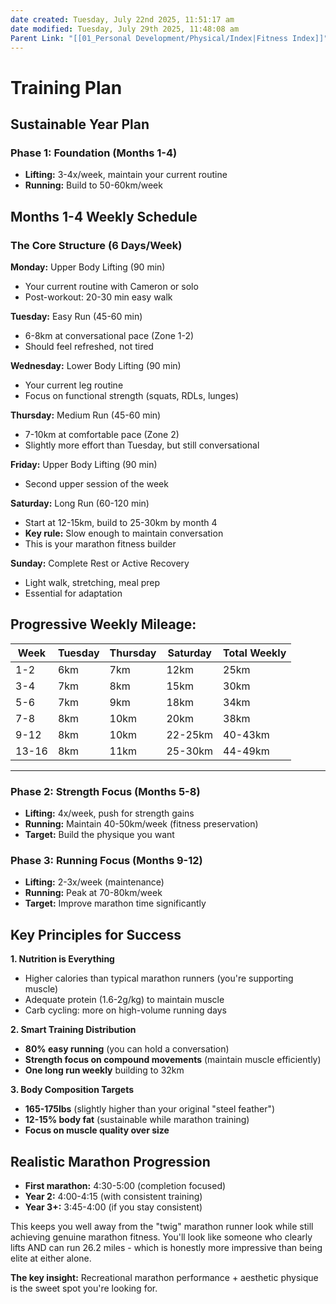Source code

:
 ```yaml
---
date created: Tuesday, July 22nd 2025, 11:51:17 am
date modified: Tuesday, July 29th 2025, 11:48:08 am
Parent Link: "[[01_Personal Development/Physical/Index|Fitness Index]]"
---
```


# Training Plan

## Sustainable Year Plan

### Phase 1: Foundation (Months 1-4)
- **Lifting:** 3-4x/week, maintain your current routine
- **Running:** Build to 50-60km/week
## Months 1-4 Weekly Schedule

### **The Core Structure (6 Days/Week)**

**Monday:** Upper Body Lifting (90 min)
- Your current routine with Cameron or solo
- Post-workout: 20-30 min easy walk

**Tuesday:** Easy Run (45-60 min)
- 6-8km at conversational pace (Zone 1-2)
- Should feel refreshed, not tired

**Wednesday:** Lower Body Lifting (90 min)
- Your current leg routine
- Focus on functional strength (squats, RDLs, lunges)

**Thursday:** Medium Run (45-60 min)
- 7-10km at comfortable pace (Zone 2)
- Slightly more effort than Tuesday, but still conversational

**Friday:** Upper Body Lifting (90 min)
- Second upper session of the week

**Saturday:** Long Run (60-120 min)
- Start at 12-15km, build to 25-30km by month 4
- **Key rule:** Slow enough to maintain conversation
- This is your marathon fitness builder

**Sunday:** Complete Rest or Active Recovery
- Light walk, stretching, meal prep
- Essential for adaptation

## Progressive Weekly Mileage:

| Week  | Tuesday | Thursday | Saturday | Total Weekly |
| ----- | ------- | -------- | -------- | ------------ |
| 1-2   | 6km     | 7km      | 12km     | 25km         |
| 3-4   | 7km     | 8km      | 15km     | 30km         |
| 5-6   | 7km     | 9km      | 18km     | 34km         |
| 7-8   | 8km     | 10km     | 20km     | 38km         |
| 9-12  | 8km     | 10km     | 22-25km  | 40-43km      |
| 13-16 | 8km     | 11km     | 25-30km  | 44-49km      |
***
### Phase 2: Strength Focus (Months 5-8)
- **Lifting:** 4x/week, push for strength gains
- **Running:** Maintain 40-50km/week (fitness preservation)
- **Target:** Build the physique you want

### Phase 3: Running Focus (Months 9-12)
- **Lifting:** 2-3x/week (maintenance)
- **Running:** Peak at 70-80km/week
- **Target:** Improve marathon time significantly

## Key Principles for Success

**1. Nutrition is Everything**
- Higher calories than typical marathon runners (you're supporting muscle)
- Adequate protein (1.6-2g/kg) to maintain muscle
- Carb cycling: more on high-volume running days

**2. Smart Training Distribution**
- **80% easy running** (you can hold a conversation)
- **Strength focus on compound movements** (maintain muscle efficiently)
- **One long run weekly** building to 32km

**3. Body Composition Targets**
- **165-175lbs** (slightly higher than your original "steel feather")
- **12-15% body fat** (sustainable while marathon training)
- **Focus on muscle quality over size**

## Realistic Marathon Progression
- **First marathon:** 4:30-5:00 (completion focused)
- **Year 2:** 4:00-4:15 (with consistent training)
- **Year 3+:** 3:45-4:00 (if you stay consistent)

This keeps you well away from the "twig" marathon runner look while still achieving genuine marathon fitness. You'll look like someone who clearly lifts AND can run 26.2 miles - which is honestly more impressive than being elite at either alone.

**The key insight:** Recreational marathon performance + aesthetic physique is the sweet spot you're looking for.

...

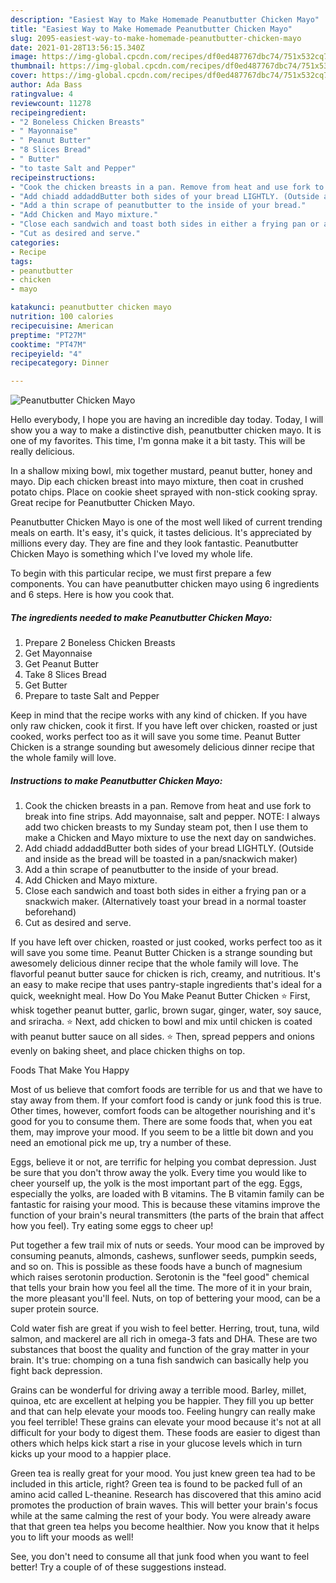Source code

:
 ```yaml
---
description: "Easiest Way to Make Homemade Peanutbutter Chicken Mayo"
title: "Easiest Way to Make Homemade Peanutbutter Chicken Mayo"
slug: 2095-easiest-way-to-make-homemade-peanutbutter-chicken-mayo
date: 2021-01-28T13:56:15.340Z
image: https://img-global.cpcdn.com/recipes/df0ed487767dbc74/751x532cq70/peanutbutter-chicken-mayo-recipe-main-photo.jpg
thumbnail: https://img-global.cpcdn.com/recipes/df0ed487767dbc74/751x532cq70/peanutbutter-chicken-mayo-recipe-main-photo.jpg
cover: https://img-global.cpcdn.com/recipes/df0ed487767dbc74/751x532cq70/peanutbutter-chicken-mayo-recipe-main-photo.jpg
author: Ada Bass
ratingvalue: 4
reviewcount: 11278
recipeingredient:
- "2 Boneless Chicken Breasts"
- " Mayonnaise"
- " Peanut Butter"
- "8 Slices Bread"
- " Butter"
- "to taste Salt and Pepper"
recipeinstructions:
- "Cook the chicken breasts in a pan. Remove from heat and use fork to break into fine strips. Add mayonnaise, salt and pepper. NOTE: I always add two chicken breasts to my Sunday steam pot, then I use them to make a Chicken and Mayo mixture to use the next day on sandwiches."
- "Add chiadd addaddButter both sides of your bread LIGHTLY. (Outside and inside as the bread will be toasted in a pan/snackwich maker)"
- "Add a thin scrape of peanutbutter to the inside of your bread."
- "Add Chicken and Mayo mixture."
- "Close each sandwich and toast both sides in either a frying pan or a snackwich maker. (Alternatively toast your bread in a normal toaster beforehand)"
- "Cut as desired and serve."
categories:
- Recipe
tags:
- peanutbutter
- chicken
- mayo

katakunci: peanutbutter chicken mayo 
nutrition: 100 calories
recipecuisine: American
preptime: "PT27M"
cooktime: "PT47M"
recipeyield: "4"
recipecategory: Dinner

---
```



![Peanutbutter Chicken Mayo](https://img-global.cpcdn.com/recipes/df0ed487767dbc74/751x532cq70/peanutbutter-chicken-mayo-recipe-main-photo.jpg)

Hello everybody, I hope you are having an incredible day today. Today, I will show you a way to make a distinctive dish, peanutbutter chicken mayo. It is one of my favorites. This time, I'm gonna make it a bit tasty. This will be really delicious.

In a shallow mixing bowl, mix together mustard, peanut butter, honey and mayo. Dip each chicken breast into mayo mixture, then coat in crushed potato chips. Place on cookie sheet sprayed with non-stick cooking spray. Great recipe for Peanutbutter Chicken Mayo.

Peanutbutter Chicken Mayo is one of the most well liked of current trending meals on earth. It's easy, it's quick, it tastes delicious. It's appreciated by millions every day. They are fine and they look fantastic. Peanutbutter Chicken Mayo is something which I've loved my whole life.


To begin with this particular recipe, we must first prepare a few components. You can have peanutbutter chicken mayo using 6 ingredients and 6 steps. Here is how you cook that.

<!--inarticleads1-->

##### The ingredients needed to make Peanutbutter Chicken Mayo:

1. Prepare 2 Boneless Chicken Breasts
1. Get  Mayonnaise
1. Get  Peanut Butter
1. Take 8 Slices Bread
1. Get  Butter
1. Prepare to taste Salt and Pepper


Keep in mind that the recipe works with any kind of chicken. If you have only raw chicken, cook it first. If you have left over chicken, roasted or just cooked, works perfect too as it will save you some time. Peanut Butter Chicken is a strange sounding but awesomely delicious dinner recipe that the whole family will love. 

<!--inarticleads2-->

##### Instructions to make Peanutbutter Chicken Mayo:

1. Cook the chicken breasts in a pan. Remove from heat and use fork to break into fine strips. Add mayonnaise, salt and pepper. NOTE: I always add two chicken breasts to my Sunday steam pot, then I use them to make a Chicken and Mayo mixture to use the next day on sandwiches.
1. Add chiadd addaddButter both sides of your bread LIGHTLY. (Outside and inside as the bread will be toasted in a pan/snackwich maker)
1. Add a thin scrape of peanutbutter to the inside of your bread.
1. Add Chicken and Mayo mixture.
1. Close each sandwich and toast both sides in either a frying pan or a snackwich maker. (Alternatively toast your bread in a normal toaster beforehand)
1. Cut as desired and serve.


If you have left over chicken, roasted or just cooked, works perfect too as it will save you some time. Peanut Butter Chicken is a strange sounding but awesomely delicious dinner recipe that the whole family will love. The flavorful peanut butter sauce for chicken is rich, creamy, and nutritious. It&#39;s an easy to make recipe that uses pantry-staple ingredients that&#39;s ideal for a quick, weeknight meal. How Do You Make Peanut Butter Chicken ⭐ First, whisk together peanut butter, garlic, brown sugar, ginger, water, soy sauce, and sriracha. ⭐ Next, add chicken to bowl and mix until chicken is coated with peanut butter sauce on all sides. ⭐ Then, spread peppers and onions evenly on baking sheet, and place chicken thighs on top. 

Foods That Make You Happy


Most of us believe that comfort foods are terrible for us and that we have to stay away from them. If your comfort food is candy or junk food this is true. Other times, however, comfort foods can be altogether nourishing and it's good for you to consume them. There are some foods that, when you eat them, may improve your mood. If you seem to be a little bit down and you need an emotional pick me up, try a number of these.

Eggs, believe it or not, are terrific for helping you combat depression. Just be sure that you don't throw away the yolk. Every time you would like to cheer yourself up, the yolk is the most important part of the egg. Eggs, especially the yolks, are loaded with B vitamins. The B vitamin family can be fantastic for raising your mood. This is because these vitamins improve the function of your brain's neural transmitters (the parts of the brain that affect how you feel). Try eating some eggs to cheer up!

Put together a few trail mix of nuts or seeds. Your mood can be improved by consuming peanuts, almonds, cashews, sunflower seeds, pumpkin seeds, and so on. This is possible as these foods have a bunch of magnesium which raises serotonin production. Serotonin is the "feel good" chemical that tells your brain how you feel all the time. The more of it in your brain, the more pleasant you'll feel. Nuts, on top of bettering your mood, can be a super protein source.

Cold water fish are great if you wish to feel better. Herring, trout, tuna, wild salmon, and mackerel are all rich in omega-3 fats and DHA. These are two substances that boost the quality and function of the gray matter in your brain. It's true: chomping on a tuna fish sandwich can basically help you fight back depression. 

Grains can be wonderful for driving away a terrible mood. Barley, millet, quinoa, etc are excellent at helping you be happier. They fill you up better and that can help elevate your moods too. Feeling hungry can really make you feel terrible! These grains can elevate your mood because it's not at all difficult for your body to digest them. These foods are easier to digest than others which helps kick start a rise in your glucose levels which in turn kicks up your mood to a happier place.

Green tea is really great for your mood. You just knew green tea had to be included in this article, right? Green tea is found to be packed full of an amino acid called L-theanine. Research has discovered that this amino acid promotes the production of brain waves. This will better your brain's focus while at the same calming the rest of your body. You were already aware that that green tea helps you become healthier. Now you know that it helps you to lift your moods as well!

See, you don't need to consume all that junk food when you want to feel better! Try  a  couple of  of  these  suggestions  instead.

▶ _Task statement_:
Count every line in the data where the string "muscle" occurs. Give nothing except the number.

▶ _Response to this exercise_:
4